Software with a soul

I have never said or heard — except colloquially, that someone is described as a human with a soul.

It goes without saying, right? Humans have souls. Now we have said there are humans without souls, but that is very much the exception.

Intrinsically, we know two things:

  1. Humans are more than the sum of our parts.
  2. The ineffable quality that is a soul defines who a person is.

I’ve been stuck in a train of thought for a while now on the quality of the software we use and build. Why is software — on the whole — worse than it should be? What makes ”good” software? why does any of this matter?

I’m not sure about the rest but I can answer the last question.

Software quality matters because software is meant to make our lives better. I don’t mean code quality, or process quality, or delivery quality. The closest defined term for what I mean is the User Experience. But it’s more than what we traditionally consider. It starts with how software makes us feel. It ends with whether that software has truly made our lives better. But it’s more than that. At least in part it’s whether that software feels human.

Whether that software has a soul. I can list lots of software that feels souless. But the software that truly makes me feel good is software that I could swear has a soul.

One example, because it’s not an easy thing to define.
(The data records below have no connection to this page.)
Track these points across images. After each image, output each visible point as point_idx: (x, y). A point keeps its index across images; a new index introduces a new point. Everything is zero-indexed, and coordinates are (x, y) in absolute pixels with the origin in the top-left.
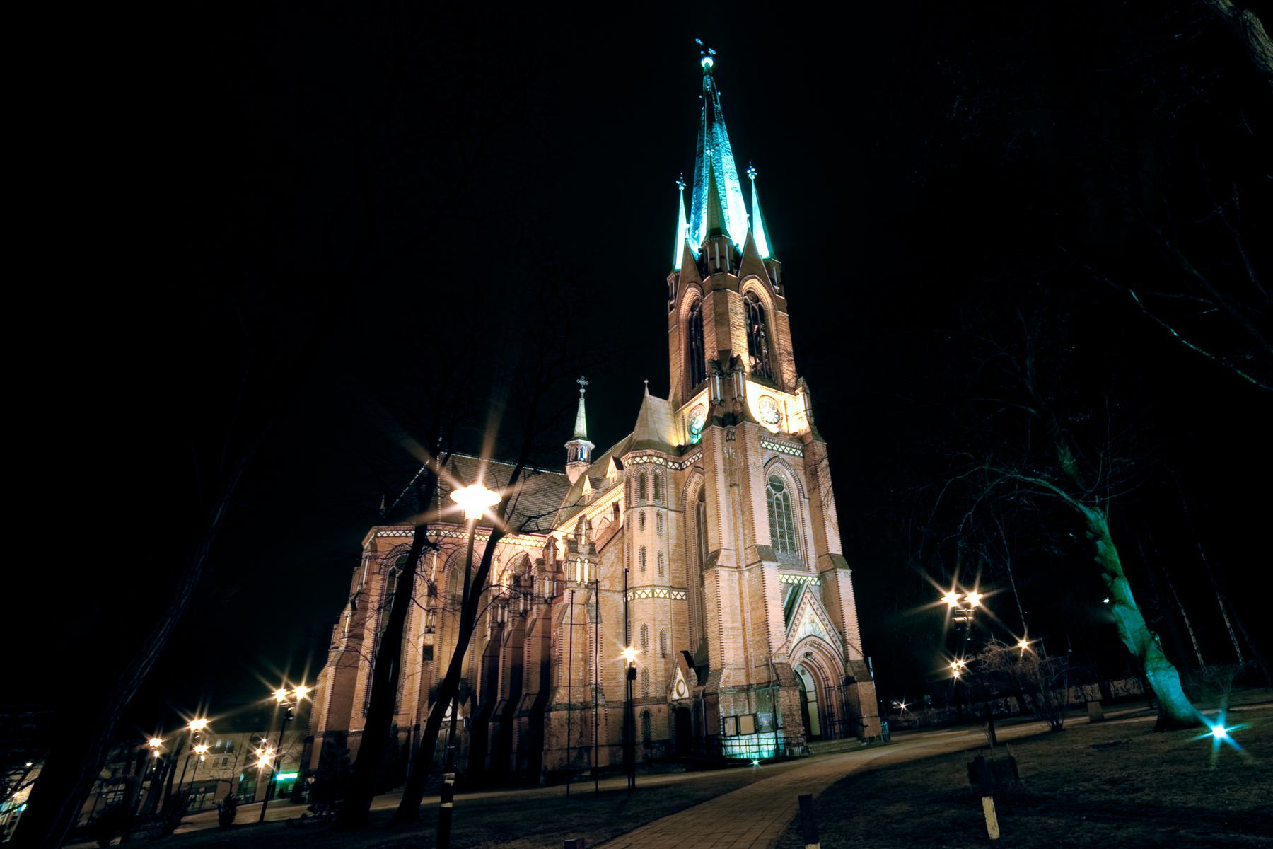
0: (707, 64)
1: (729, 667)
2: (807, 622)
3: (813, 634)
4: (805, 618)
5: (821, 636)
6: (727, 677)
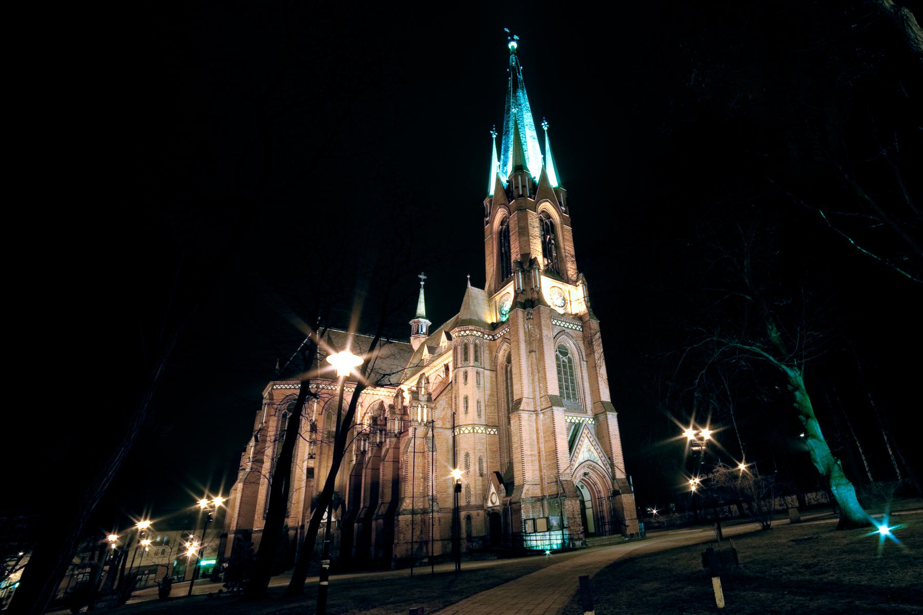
0: (513, 47)
1: (529, 483)
2: (585, 450)
3: (589, 459)
4: (584, 448)
5: (595, 461)
6: (527, 490)
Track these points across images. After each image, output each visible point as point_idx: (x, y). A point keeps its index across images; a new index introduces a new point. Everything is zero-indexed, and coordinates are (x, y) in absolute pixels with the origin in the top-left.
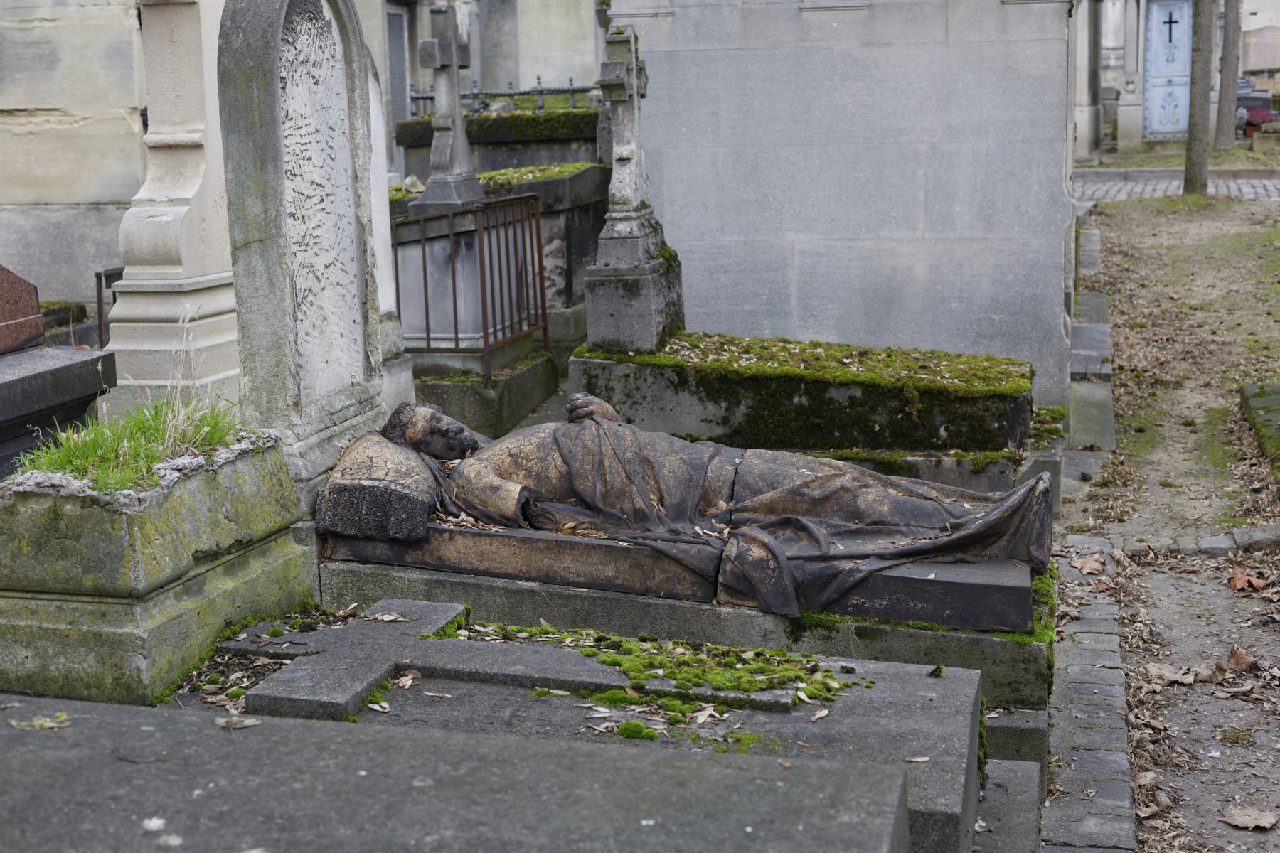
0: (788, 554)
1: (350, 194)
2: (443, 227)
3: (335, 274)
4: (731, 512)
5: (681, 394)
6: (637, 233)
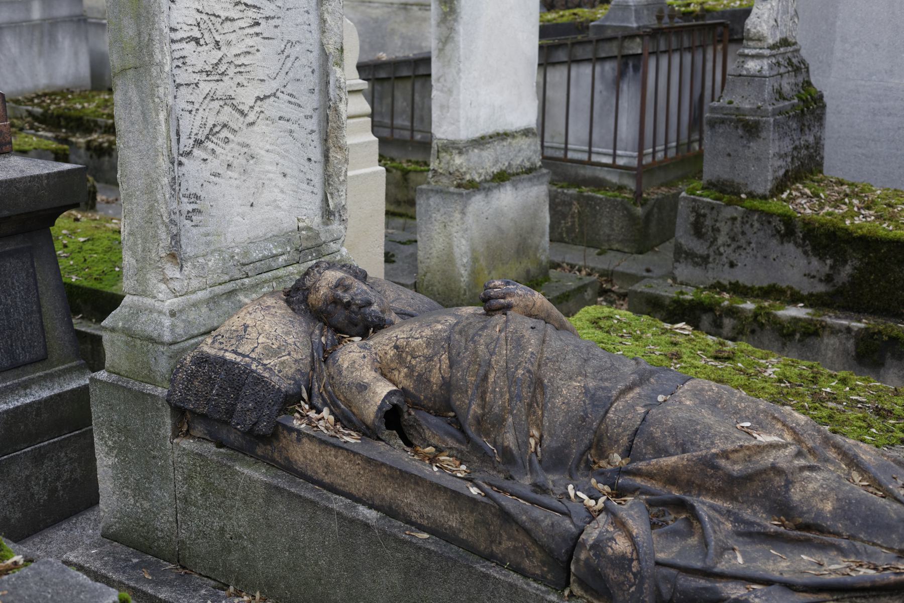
0: (661, 556)
1: (313, 18)
2: (612, 49)
4: (621, 472)
5: (786, 244)
6: (766, 72)
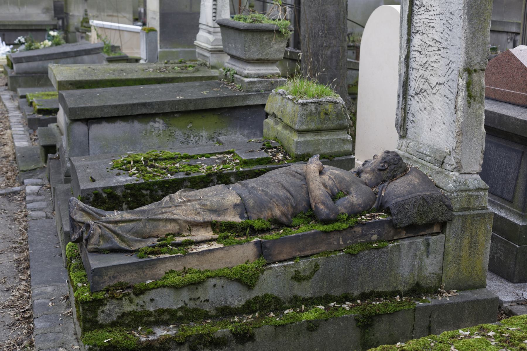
3: (443, 90)
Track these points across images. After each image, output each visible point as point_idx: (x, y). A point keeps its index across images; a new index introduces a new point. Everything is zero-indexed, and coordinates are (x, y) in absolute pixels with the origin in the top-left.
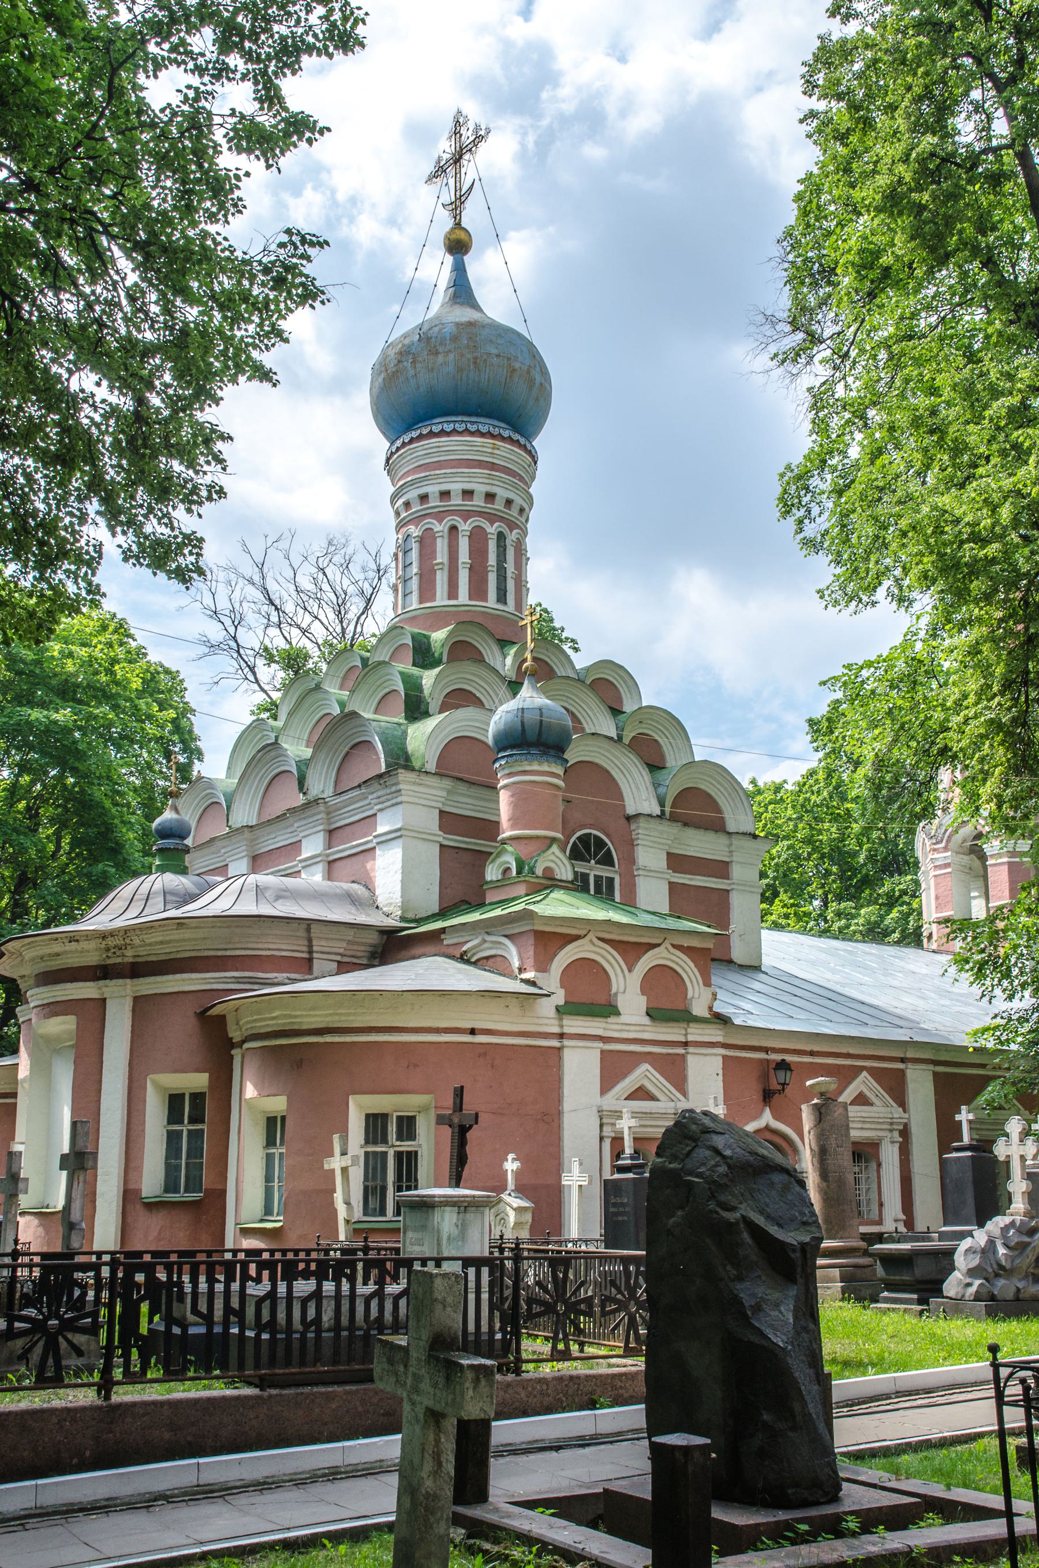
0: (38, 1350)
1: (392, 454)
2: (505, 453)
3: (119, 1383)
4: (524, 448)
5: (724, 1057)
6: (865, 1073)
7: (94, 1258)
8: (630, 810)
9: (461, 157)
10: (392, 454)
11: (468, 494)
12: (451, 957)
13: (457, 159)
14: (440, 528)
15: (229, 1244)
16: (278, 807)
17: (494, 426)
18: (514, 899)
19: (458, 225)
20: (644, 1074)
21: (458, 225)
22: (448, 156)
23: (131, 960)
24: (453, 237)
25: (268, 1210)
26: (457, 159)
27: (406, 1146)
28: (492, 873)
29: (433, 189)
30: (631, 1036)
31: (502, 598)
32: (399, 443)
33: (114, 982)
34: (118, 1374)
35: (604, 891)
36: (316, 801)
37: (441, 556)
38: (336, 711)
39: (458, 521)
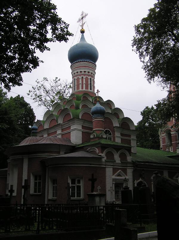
1: (72, 65)
2: (91, 65)
3: (41, 230)
4: (94, 64)
6: (178, 173)
7: (55, 205)
8: (114, 126)
10: (72, 65)
12: (85, 151)
13: (82, 18)
14: (80, 77)
15: (46, 203)
16: (52, 126)
18: (96, 141)
19: (82, 28)
21: (82, 28)
26: (82, 18)
28: (92, 137)
29: (78, 23)
31: (91, 89)
32: (73, 63)
34: (40, 229)
35: (110, 139)
36: (60, 124)
37: (81, 82)
38: (63, 109)
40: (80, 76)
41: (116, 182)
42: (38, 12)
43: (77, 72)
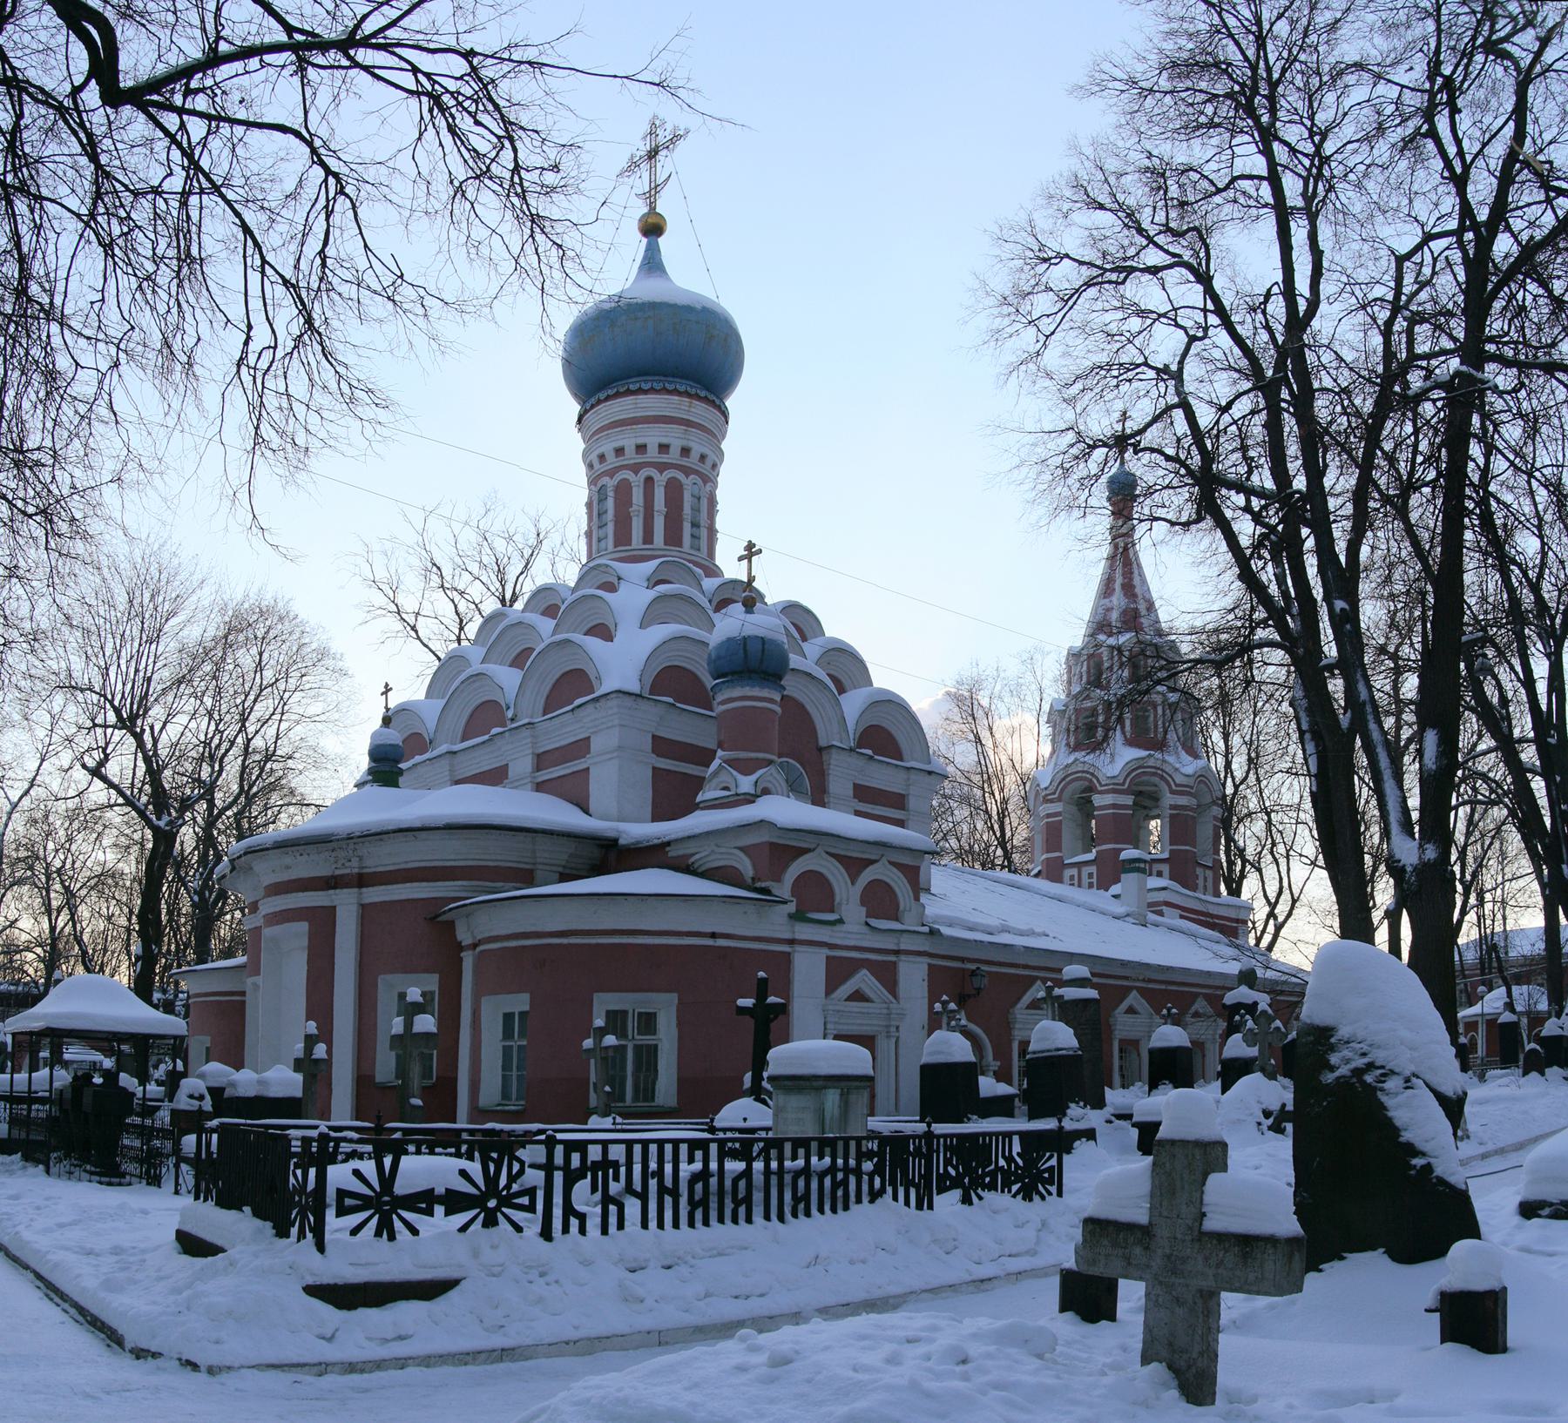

WordPress is a well written piece of software, but I am typing this up on an iPhone in a mobile web browser and it’s clear no one ever anticipated someone typing on an iPhone. All of the affordances the iPhone is renown for — autocorrect, auto-capitalization, response speed, enter doing the right thing, the screen acting correctly are gone or severely hobbled.

And yet, if I were to type the same words into the Notes App, it would have been a butter smooth experience. It would have not felt frustrating, to say the least.

WordPress is a collection of features ostensibly geared to helping you write, but the Notes App really helps you write.

Between the two, I would describe the Notes App as having a soul. I wouldn’t say the same about WordPress.

Software should have a soul. I can’t get that thought out of my head.

One thought on “Software with a soul”

  1. 100% agree with you. As an Anthroposophist, I am wondering what the soul quality of software is, and your thinking is in the right direction, in my opinion. One of these days I’ll figure out how to write an article on this topic. Ironically the link I’m filling in for posting this message is a WordPress link!